Biden’s fiscal year 2024 budget provides historic care for veterans

Biden’s fiscal year 2024 budget provides historic care for veterans

President Biden’s fiscal year 2024 budget released March 9 proposes vital resources to help the Department of Veterans Affairs care for America’s veterans, their families, caregivers and survivors. It is the largest budget proposal in U.S. history for veterans – total FY 2024 request for VA is $325.1 billion. This is a $16.6 billion increase above the FY 2023 budget enacted level.

“As President Biden often says, our nation has a sacred obligation to support veterans, their families, caregivers and survivors — and this proposed budget will help us do exactly that,” said VA Secretary Denis McDonough. “With these historic investments, we at VA can continue to deliver more care and more benefits to more veterans than ever before in our nation’s history.”
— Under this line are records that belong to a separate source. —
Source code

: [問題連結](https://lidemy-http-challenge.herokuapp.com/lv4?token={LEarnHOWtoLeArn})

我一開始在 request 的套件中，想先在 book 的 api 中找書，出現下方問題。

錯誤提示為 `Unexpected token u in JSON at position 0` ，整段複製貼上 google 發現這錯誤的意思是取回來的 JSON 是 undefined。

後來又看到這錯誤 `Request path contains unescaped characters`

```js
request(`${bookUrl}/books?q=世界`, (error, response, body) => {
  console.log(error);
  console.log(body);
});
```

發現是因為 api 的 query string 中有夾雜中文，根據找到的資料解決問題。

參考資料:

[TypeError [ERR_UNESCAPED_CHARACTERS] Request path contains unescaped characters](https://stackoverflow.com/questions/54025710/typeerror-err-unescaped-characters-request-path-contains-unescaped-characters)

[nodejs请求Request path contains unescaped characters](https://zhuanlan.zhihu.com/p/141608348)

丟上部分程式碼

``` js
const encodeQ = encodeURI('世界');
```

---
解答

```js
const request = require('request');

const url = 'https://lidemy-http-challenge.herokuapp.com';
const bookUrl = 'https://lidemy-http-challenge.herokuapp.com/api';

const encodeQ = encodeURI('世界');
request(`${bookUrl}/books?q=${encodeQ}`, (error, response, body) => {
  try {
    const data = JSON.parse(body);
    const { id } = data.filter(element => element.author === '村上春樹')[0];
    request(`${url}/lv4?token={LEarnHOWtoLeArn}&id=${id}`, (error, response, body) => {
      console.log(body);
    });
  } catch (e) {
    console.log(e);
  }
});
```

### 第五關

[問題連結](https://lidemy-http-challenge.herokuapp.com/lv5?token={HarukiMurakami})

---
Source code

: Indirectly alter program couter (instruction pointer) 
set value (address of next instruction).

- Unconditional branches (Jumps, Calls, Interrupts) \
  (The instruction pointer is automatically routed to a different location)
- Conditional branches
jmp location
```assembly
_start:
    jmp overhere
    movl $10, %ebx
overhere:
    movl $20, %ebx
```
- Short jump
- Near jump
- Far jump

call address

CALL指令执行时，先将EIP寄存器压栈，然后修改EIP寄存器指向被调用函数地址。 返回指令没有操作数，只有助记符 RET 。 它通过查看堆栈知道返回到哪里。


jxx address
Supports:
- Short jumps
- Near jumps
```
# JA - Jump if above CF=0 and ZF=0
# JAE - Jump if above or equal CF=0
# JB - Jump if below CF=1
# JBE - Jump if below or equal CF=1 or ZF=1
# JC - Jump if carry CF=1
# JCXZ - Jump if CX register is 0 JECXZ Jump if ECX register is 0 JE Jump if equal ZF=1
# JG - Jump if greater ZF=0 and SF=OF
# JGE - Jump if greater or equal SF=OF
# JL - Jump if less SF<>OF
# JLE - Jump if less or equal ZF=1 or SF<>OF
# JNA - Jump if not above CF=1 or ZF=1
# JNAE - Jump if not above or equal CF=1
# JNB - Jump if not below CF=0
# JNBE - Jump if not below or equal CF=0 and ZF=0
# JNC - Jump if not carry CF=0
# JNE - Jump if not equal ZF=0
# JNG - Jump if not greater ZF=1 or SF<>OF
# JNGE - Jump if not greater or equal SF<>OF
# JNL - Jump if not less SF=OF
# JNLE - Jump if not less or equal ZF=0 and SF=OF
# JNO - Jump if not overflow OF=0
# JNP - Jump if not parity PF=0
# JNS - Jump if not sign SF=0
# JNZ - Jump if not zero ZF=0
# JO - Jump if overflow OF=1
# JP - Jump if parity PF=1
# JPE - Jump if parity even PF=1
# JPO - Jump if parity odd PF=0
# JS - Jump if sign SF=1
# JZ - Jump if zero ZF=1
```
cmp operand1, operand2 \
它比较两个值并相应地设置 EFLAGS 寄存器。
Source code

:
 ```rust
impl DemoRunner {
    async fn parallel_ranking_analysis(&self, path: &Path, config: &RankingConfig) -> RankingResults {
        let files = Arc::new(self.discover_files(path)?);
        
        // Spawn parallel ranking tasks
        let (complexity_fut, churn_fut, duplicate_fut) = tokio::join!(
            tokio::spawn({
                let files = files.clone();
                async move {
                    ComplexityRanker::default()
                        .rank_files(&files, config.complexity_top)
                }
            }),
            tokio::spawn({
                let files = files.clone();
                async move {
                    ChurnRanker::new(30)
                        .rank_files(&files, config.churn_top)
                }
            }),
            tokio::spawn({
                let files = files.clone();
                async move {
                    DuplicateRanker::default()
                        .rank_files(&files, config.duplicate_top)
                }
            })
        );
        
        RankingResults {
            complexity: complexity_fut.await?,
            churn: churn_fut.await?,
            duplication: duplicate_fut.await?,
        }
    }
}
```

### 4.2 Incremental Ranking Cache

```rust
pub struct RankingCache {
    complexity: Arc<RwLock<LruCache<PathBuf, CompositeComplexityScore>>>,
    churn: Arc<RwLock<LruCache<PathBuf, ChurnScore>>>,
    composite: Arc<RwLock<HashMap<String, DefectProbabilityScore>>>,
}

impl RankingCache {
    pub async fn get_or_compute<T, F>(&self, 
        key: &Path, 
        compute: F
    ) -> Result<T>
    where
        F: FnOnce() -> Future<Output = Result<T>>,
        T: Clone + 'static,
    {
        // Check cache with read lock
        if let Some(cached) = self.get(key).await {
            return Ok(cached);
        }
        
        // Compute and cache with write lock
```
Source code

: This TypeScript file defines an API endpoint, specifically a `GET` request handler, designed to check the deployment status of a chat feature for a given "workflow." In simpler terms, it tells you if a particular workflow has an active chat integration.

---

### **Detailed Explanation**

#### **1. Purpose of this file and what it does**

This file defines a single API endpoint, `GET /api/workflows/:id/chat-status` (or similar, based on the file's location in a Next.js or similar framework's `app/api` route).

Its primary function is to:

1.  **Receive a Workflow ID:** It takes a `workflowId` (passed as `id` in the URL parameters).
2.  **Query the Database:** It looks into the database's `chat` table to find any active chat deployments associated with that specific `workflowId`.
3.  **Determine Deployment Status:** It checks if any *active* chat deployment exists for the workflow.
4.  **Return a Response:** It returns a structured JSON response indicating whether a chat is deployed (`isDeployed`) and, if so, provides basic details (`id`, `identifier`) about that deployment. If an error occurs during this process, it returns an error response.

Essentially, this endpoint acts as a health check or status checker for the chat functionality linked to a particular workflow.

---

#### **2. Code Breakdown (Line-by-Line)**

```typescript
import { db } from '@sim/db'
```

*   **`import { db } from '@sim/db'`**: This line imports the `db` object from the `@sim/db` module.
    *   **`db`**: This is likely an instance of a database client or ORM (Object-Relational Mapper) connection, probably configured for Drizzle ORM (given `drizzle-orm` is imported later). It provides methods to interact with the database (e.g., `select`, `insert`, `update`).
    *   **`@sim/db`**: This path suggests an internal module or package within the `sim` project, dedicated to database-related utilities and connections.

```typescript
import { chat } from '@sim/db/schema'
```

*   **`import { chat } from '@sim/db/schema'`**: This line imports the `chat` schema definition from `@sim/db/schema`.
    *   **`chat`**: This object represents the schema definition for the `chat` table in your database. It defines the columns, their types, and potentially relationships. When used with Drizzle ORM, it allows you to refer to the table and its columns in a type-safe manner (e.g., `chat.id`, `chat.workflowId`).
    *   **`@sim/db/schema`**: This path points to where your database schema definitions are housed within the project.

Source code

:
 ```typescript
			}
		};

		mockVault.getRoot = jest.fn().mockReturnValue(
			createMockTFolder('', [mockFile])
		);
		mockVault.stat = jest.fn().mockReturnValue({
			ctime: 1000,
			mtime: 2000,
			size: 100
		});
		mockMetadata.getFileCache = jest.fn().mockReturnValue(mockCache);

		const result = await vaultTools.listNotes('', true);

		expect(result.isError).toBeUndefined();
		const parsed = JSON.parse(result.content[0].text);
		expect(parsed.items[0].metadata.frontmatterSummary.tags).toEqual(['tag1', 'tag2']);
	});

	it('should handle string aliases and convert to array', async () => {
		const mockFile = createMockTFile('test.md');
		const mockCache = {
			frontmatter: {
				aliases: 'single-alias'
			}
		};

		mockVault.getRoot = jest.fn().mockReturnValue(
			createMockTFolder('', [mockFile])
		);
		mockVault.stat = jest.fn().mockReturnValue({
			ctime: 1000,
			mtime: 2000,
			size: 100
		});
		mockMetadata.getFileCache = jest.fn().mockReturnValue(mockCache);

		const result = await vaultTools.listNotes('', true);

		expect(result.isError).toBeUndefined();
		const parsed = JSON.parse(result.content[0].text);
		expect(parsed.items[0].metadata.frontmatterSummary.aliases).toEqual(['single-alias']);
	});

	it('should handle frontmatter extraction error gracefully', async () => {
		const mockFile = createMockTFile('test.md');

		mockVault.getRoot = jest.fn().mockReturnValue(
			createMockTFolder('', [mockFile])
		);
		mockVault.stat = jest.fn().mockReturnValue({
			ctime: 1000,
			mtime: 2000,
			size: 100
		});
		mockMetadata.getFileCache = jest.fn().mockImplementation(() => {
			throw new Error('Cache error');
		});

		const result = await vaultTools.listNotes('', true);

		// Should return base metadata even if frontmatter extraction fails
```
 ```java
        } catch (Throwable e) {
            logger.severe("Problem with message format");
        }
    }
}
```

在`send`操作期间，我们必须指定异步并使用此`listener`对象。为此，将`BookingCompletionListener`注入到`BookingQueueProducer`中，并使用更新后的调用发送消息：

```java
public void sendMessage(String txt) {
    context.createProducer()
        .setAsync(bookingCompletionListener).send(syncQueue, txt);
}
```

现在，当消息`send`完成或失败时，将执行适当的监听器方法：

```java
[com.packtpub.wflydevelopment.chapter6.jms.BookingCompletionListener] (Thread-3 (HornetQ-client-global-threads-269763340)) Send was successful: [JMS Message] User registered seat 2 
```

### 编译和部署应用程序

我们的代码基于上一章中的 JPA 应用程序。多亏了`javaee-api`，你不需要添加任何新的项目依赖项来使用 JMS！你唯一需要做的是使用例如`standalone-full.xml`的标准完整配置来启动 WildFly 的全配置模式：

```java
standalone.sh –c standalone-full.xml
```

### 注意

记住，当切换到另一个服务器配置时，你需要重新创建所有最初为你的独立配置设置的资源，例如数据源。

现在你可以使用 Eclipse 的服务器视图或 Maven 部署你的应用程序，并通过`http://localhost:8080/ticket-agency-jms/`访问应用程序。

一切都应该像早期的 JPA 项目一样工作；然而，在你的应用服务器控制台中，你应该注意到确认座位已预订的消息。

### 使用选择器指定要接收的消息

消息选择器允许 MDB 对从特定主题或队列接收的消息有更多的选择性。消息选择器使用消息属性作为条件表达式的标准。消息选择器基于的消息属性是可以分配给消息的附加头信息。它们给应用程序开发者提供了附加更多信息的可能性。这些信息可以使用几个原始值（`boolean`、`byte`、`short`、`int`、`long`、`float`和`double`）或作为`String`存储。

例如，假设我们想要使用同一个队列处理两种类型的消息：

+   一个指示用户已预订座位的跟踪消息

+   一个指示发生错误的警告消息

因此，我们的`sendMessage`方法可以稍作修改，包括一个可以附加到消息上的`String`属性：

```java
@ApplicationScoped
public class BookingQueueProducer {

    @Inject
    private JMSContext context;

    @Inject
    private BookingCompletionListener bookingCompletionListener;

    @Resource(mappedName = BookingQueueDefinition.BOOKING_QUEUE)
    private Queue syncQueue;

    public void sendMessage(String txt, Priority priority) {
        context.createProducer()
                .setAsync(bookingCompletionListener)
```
The budget for the VA aligns with The American Legion’s legislative efforts for veterans.

For the VA, the budget will:

Expand health care and benefits for toxic-exposed veterans: The PACT Act legislation, which President Biden signed into law Aug. 10, 2022, expands VA health care and benefits to millions of veterans exposed to burn pits, Agent Orange and other toxins. The budget requests $20.3 billion in 2024 for the Cost of War Toxic Exposures Fund — $15.3 billion above 2023 — for health care, research and benefits delivery associated with exposure to environmental hazards for Veterans and their survivors.

Improve efforts to prevent veteran suicide: Suicide prevention is VA’s top clinical priority and a top priority of the Biden administration. This budget provides $16.6 billion in 2024 for mental health efforts, including suicide prevention — up from $15 billion in 2023. As a part of that, the budget includes $559 million for veteran suicide prevention outreach programs and an estimated $2.5 billion in suicide-specific medical treatment. These funds will support VA’s initiatives to provide free emergency health care to veterans in suicidal crisis at VA or non-VA facilities and help fund local organizations that provide or coordinate suicide prevention services for veterans and other eligible individuals and their families.

Improve efforts to end veteran homelessness: Veteran homelessness has decreased by 11% since 2020 and VA permanently housed more than 40,000 homeless veterans in 2022. But ensuring every veteran is off the streets and has a safe home is a priority of the VA and the Biden administration. The budget invests $3.1 billion in providing homeless veterans — and veterans at risk of homelessness — with permanent housing, access to health care and other supportive services.

Support health care needs for women veterans: The number of women veterans using VA services has significantly increased over the last 20 years — from 160,000 in 2002 to more than 627,000 today. The budget invests $257 million for women’s health and childcare programs to increase access to infertility counseling and reproductive technology, eliminate copayments for contraceptive coverage, and support full-time women veteran program managers at all 171 VA medical centers. These investments provide comprehensive specialty medical and surgical services for women veterans, including $1 billion for women’s gender-specific care.

Invest in VA facilities: The median VA’s hospital was built nearly 60 years ago in comparison to just 13 years ago in the private sector. The budget makes a historic investment of $4.1 billion (discretionary and mandatory) for construction to begin restoring VA’s aging infrastructure and providing veterans with state-of-the-art healthcare facilities, as well as a $5 billion investment in medical care funding (discretionary) for non-recurring maintenance to improve medical facility infrastructure.